(Entries taken from a collection):
________________________

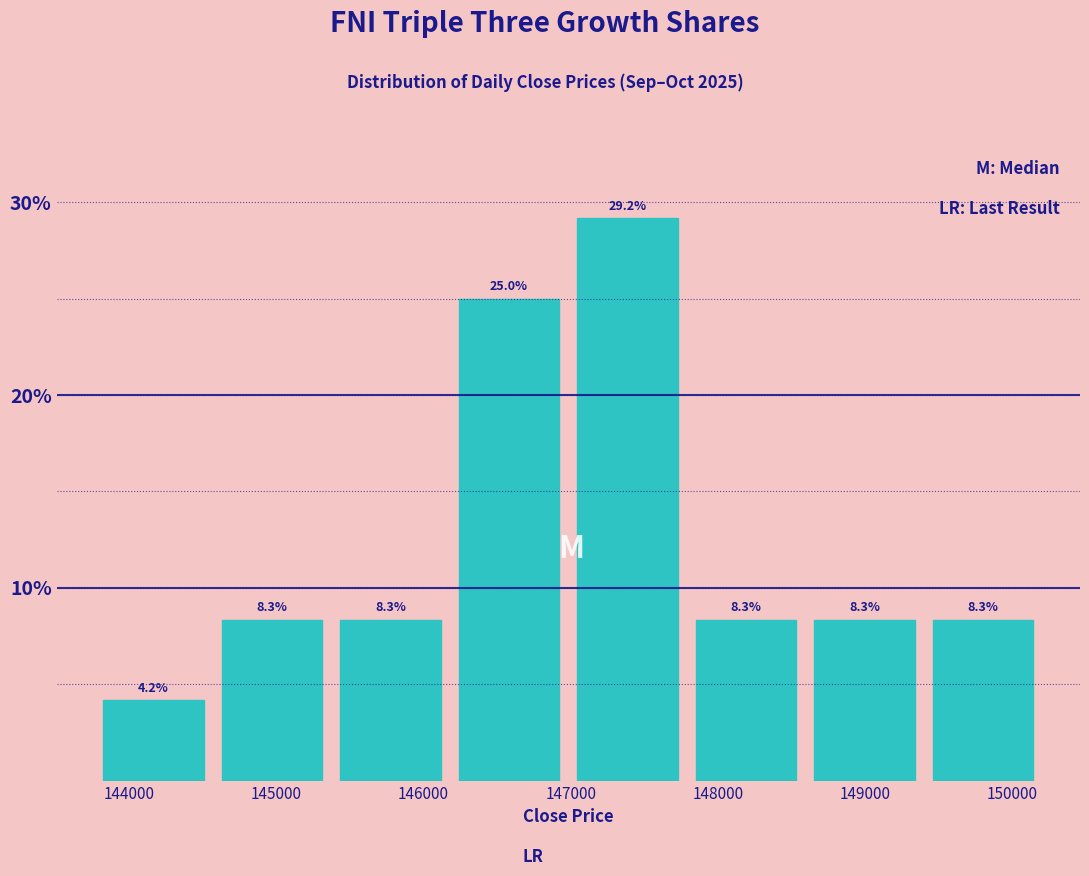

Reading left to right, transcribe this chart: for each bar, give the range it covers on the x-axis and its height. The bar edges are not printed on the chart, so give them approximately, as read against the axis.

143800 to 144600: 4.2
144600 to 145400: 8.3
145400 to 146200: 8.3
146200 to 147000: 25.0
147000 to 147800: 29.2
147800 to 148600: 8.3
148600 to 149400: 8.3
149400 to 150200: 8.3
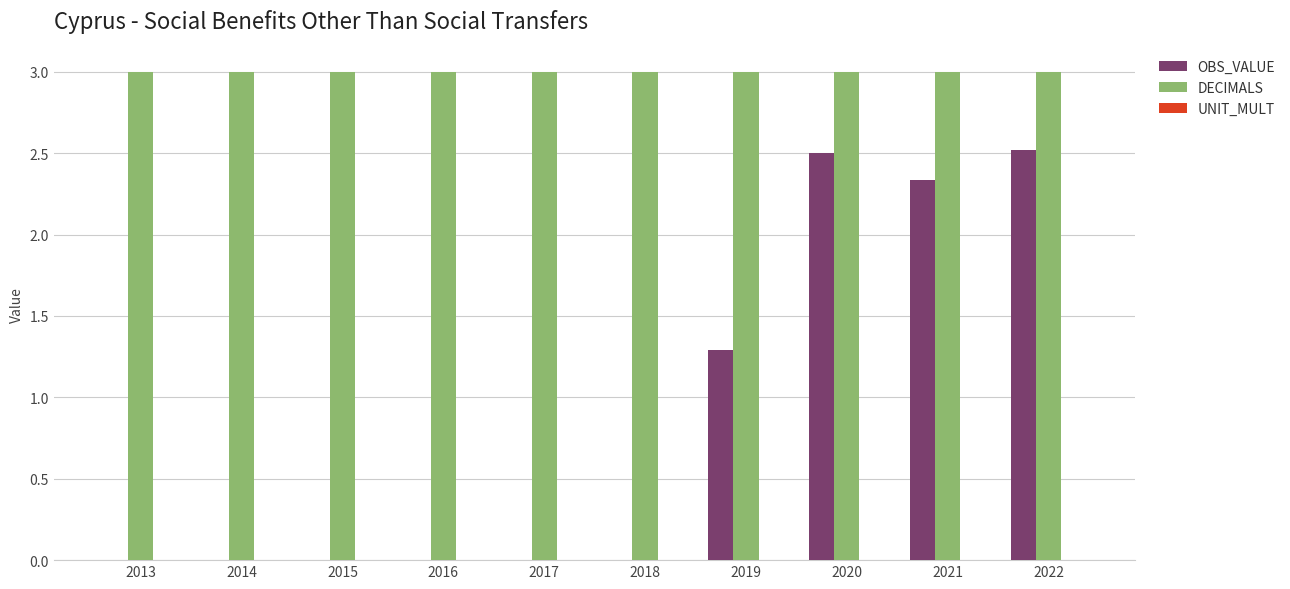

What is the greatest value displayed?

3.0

________________________

(Work item): Count the lines above that contain the word "each", and reply with only that number.

(Response): 1